**READING TEXT**
%%

Valentine’s Day can be a stressful time on the Heights. With over 7,000 Boston College alumni marriages, many students are on the lookout for their perfect match.
This year, though, a wave of lighthearted optimism seemed to accompany the typical Valentine’s Day anxiety. Niche pick-up lines and oddly personal questions, aimed at setting people up in time for the holiday, flooded student’s Instagram feeds, Gmail inboxes, and residence halls.
Though Feb. 14 has come and gone, more Eagles may have found their matches this year, thanks to the BC Marriage Pact.
Started in 2017 by former Stanford University undergraduates Sophia Sterling-Angus and Liam McGregor, the Marriage Pact compiles academic theory, computer science, psychology, and market design into one 10-minute questionnaire designed to find participants’ best match on their respective campus, according to the Marriage Pact website. What began as a project for Stanford’s Econ 136: Market Design is now taking universities across the United States by storm.
Its newest addition? BC.
“The Marriage Pact is a survey that will find your perfect match within the BC pool,” Caitlyn Yee, founding member of the BC Marriage Pact and MCAS ’23, said. “It’s backed in so much research and science, and it’s very credible in terms of the match that you’ll be getting.”

%%

**THE DATA**
%%

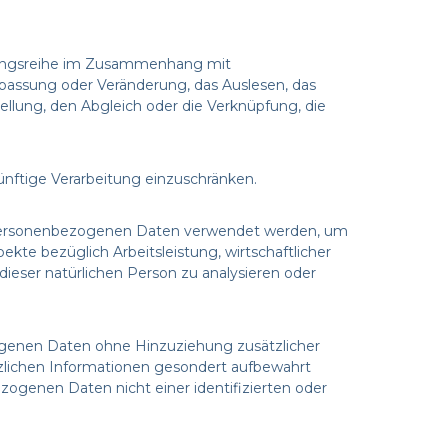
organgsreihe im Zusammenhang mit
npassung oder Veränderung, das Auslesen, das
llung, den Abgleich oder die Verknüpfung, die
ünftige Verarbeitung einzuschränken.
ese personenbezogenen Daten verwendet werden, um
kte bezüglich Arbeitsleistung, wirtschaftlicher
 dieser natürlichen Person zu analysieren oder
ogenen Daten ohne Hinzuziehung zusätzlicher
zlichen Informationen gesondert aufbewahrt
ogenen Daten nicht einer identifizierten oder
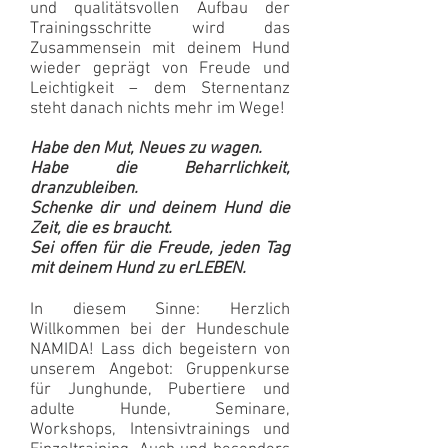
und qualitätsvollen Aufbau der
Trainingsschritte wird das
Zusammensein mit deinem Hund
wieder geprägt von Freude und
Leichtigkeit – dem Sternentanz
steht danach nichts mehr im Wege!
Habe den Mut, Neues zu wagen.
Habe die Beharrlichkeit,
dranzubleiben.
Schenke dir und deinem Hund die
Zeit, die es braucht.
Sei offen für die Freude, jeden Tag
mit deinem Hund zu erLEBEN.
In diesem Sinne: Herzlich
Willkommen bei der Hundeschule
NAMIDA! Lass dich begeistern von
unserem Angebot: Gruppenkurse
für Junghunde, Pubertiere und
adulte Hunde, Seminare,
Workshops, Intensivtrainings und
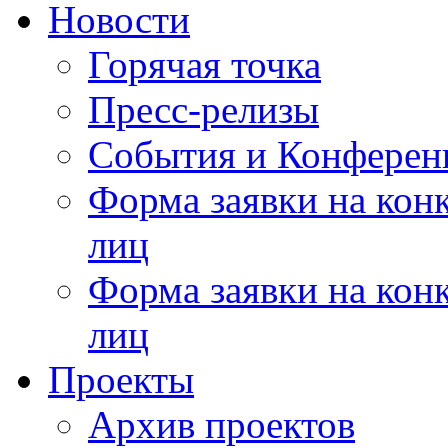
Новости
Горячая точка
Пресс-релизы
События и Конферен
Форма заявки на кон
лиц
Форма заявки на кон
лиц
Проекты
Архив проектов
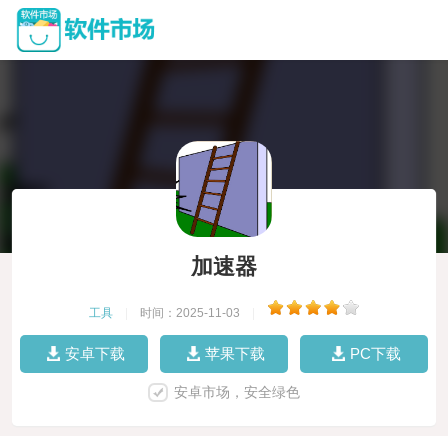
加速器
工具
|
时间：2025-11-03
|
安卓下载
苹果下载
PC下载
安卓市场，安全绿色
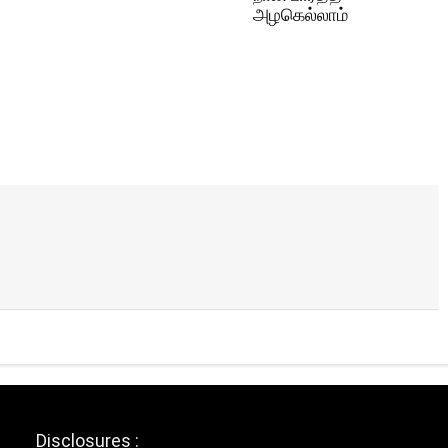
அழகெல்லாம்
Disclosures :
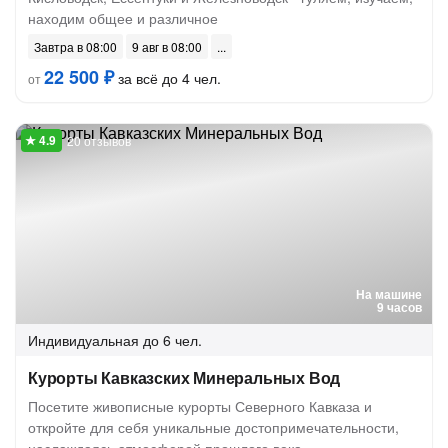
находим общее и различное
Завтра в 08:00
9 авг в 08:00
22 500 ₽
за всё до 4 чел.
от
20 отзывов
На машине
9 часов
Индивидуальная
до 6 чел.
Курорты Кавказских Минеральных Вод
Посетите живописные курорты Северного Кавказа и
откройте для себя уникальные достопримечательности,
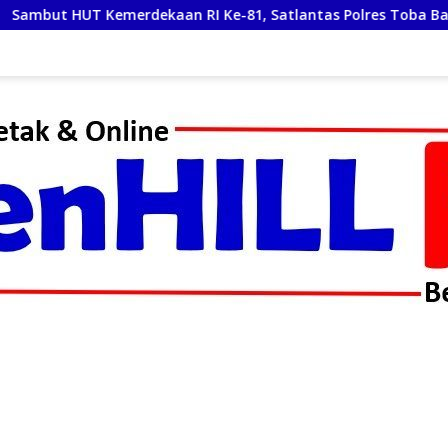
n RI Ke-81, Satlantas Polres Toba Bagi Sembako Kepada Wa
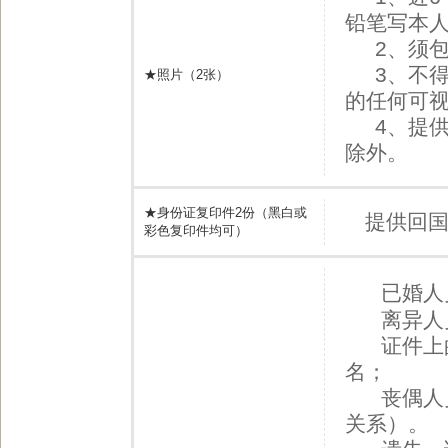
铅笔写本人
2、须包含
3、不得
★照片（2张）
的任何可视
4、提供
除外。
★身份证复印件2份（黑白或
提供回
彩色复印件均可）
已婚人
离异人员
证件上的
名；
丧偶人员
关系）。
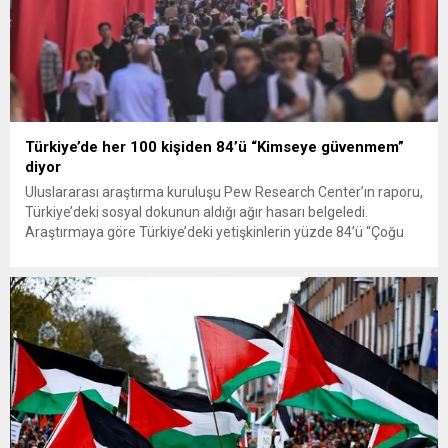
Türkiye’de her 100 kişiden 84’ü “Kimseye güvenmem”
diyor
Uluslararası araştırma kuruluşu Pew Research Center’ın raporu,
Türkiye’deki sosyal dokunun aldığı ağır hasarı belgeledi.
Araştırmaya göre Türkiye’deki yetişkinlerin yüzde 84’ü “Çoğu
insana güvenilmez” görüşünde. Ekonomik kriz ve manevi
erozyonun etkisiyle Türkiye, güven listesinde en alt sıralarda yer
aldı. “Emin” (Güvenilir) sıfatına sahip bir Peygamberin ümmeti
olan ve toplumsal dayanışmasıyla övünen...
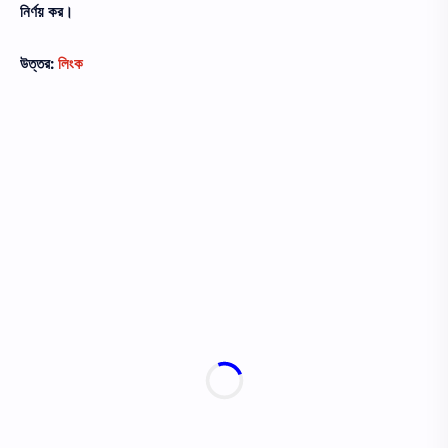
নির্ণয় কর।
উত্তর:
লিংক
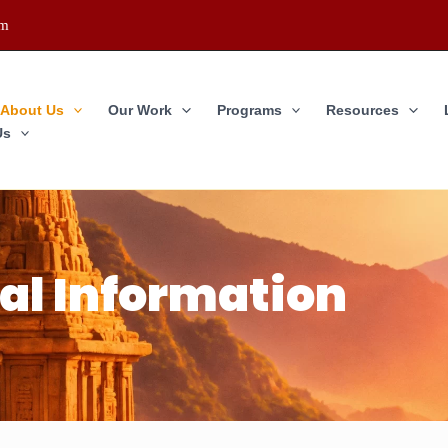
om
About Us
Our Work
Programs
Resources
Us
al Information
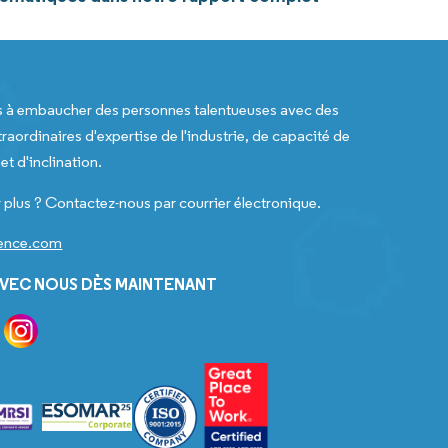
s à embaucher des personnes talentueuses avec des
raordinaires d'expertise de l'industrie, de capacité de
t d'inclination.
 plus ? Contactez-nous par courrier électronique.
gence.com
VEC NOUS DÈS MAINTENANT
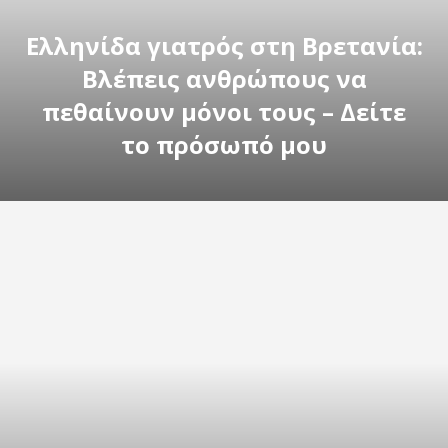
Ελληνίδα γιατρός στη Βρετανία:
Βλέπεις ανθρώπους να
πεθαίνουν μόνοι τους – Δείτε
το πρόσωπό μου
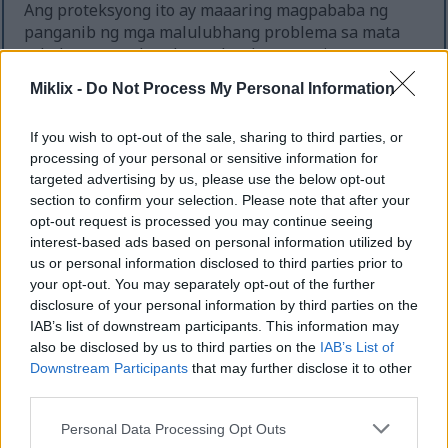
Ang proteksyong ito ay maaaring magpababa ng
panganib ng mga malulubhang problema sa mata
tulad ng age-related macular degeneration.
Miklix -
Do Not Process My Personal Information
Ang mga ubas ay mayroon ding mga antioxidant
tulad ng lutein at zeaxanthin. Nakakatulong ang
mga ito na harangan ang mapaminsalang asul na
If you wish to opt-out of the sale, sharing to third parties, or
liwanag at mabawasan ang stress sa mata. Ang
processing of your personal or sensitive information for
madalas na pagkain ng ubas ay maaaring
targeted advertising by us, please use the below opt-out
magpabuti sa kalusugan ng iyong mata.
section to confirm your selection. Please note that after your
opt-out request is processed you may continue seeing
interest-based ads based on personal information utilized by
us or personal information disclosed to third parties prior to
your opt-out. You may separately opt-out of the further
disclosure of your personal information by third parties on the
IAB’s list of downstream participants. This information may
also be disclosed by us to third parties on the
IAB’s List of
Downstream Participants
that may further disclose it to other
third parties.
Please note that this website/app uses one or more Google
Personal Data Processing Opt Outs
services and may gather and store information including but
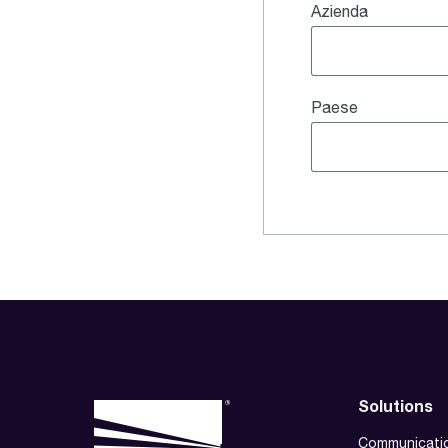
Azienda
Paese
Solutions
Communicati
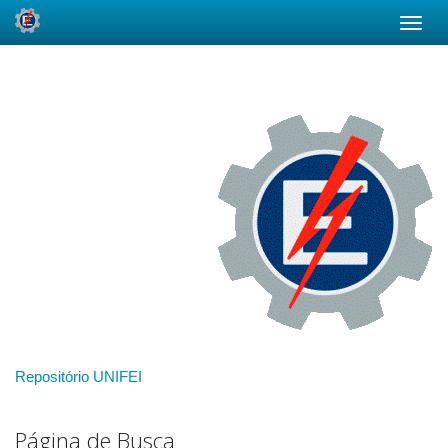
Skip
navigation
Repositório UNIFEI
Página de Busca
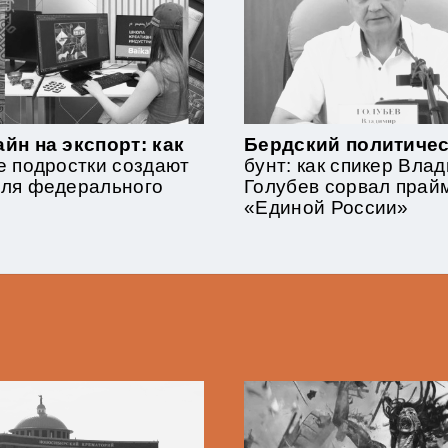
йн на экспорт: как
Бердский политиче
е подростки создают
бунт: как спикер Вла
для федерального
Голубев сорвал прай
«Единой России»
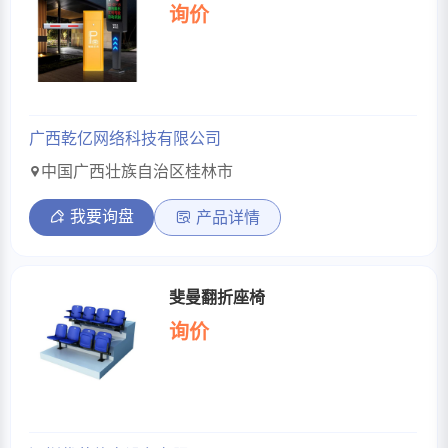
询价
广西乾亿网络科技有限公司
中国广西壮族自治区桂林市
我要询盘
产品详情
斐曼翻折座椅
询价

%%

**TASKS FOR THIS EXERCISE**
**a)** Answer these questions using the article on the BC Marriage Pact, marking your answers (i) through (iii):
(i) How many Boston College alumni marriages does the article mention?
(ii) Who started the Marriage Pact, and in what year?
(iii) In which Stanford course did the Marriage Pact begin as a project?
**b)** Summarize the article on the BC Marriage Pact in two sentences.
**c)** Retype the article on the BC Marriage Pact, starting at "This year, though, a" and ending at "States by storm.".

**ANSWERS BY ITEM**
**a)**
(i) Over 7,000.
(ii) Sophia Sterling-Angus and Liam McGregor, former Stanford University undergraduates, started it in 2017.
(iii) Econ 136: Market Design.

**b)** This year at Boston College, a wave of lighthearted optimism came with the usual Valentine's Day anxiety, as pick-up lines and personal questions meant to set people up flooded students' Instagram feeds, Gmail inboxes, and residence halls, and the BC Marriage Pact may have helped more students find matches. Started in 2017 by two former Stanford undergraduates, the Marriage Pact combines academic theory, computer science, psychology, and market design in a 10-minute questionnaire that finds participants' best match on their campus, and BC is its newest addition.

**c)**
This year, though, a wave of lighthearted optimism seemed to accompany the typical Valentine’s Day anxiety. Niche pick-up lines and oddly personal questions, aimed at setting people up in time for the holiday, flooded student’s Instagram feeds, Gmail inboxes, and residence halls.
Though Feb. 14 has come and gone, more Eagles may have found their matches this year, thanks to the BC Marriage Pact.
Started in 2017 by former Stanford University undergraduates Sophia Sterling-Angus and Liam McGregor, the Marriage Pact compiles academic theory, computer science, psychology, and market design into one 10-minute questionnaire designed to find participants’ best match on their respective campus, according to the Marriage Pact website. What began as a project for Stanford’s Econ 136: Market Design is now taking universities across the United States by storm.